▶ _Task directions_: According to the biography of Isaac Fitzgerald Shepard below, at which battle was he wounded?

Isaac Fitzgerald Shepard (July 7, 1816 – August 25, 1899) was a colonel in the Union Army during the American Civil War. His appointment as a brigadier general of volunteers was not confirmed by the United States Senate and expired on July 4, 1864.

Biography
Shepard was born in Natick, Massachusetts on July 7, 1816. He graduated from Harvard University in 1842.

Shepard was appointed a major in the Missouri Militia (Union) on June 18, 1861. In August 1861, he became an assistant adjutant general to Brigadier General Nathaniel Lyon. He was wounded at the Battle of Wilson's Creek on August 10, 1861. He was appointed lieutenant colonel of the 19th Missouri Volunteer Infantry Regiment on August 30, 1861 and colonel of the 3rd Missouri Volunteer Infantry Regiment on January 18, 1862 when the regiments were consolidated. He was appointed colonel of the 51st United States Colored Infantry Regiment on May 9, 1863.  As a colonel he led the African Brigade, XVII Corps, Army of the Tennessee, during the Siege of Vicksburg.

▶ _Entries provided_:

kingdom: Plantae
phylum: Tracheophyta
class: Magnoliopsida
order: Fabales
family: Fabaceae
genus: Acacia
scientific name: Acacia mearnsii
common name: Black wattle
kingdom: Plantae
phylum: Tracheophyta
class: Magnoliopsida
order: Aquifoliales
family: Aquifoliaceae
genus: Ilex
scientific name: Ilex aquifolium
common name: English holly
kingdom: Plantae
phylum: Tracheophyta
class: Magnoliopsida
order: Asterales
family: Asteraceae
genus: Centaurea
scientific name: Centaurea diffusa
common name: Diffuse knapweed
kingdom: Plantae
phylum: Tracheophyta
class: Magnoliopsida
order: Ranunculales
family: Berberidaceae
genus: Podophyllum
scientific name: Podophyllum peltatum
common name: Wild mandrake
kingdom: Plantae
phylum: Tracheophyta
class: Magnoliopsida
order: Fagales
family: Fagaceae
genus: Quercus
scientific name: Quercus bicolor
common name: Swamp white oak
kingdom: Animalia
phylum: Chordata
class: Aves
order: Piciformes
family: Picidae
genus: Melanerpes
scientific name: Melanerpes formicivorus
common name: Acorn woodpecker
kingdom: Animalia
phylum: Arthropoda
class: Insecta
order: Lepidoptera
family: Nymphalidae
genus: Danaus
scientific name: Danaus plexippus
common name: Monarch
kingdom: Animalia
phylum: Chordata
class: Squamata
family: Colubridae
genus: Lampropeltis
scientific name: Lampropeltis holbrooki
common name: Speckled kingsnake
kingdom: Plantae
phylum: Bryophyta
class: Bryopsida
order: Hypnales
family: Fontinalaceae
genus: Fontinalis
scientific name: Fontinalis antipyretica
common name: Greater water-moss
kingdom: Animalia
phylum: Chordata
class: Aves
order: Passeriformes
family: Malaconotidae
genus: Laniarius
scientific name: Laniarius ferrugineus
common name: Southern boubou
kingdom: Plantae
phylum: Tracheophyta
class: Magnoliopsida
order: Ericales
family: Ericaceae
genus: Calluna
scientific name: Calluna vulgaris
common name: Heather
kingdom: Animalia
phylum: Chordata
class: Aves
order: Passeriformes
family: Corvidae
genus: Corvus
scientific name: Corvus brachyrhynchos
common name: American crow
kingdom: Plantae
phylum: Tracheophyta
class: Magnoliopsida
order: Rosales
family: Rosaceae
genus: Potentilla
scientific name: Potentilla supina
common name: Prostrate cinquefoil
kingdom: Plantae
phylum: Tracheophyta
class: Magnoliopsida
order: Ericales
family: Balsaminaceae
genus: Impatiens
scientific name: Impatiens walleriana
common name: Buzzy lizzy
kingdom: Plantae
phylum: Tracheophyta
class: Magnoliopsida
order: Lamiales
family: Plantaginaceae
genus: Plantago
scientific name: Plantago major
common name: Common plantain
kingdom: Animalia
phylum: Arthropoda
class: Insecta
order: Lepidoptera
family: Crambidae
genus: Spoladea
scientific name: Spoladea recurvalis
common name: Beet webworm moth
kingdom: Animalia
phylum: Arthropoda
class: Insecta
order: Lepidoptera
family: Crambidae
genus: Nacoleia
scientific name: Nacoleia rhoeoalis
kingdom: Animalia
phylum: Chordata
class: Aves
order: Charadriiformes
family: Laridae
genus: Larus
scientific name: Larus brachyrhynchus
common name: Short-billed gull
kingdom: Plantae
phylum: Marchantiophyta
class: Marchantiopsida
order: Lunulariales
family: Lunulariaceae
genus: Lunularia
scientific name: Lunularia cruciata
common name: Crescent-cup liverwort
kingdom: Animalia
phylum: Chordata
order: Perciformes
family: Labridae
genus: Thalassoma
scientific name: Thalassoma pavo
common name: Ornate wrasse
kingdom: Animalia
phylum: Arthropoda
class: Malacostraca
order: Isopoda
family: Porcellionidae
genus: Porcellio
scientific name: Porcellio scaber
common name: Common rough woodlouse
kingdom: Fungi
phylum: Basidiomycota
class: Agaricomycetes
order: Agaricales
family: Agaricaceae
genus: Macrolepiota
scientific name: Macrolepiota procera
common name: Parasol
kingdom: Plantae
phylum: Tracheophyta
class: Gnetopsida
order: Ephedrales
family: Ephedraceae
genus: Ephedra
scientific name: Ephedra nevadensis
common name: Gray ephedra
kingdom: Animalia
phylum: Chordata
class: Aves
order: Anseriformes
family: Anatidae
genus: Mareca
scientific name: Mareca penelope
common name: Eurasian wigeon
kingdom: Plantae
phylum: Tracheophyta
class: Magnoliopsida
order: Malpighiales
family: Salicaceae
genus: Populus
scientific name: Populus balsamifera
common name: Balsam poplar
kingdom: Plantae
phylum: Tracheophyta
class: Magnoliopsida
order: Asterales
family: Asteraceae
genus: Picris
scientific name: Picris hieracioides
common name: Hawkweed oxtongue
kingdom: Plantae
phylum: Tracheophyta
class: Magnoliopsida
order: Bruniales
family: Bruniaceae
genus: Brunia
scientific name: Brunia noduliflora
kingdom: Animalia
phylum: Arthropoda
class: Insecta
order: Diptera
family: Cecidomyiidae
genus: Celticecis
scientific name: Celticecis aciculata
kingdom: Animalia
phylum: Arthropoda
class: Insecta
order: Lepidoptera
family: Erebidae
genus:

▶ _Solved exercise_: The Battle of Wilson's Creek, on August 10, 1861.